16.06.2015 Wirtschaftsrecht

VwGH: Auslegung undeutlicher Ausschreibungsbestimmungen zu Lasten des Auftraggebers?

Ausschreibungsbestimmungen sind nach dem objektiven Erklärungswert für einen durchschnittlichen fachkundigen Bieter bei Anwendung der üblichen Sorgfalt auszulegen; in Zweifel sind Festlegungen in der Ausschreibung gesetzeskonform und sohin in Übereinstimmung mit den maßgeblichen Bestimmungen zu lesen


Schlagworte: Vergaberecht, Auslegung von Ausschreibungsbestimmungen
Gesetze:

 

§ 78 BVergG 2006, § 79 BVergG 2006, § 914 ABGB, § 915 ABGB, § 863 ABGB, § 52 AVG, §§ 320 ff BVergG 2006

 

GZ Ra 2015/04/0017, 18.03.2015

 

Die Revision bringt vor, das VwG habe die Unklarheitenregel des § 915 ABGB entgegen der Rsp des VwGH ausgelegt, welcher in stRsp judiziere, dass undeutliche Ausschreibungsbestimmungen zu Lasten des Auftraggebers auszulegen seien.

 

VwGH: Zu diesem Vorbringen ist klarzustellen, dass eine derartige Rsp des VwGH zur vergaberechtlichen Nachprüfung nicht besteht. Vielmehr hat der VwGH festgehalten, dass Ausschreibungsbestimmungen nach dem objektiven Erklärungswert für einen durchschnittlichen fachkundigen Bieter bei Anwendung der üblichen Sorgfalt auszulegen sind.

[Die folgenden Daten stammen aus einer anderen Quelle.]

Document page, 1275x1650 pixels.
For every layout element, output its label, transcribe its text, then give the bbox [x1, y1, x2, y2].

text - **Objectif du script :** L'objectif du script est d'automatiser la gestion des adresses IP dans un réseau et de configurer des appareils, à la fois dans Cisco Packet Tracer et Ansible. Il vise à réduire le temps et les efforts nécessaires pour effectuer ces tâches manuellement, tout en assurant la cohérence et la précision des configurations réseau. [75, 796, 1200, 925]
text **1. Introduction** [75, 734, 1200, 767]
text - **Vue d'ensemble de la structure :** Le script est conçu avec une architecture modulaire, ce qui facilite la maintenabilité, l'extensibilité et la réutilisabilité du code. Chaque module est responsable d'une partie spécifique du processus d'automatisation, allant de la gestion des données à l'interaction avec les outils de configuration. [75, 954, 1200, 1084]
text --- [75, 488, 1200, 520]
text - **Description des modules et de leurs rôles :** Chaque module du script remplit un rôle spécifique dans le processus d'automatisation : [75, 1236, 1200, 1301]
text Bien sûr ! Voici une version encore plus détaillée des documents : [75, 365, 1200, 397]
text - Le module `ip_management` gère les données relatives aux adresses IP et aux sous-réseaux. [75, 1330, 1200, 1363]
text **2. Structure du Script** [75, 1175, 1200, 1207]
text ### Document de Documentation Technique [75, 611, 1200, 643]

In Zweifel sind Festlegungen in der Ausschreibung gesetzeskonform und sohin in Übereinstimmung mit den maßgeblichen Bestimmungen zu lesen. Auf den vermuteten Sinn und Zweck der Ausschreibungsbestimmungen kommt es nicht an. Maßgeblich ist vielmehr der objektive Erklärungswert der Ausschreibungsbestimmungen. Lässt sich der Inhalt eines Begriffes aus dem allgemeinen Sprachgebrauch bzw unter Heranziehung der gesamten Ausschreibungsunterlagen nicht eindeutig ermitteln, so kann für die Klärung, welche Bedeutung eine Ausschreibungsbestimmung für einen durchschnittlich fachkundigen Bieter hat, auch die Beiziehung eines Sachverständigen erforderlich sein.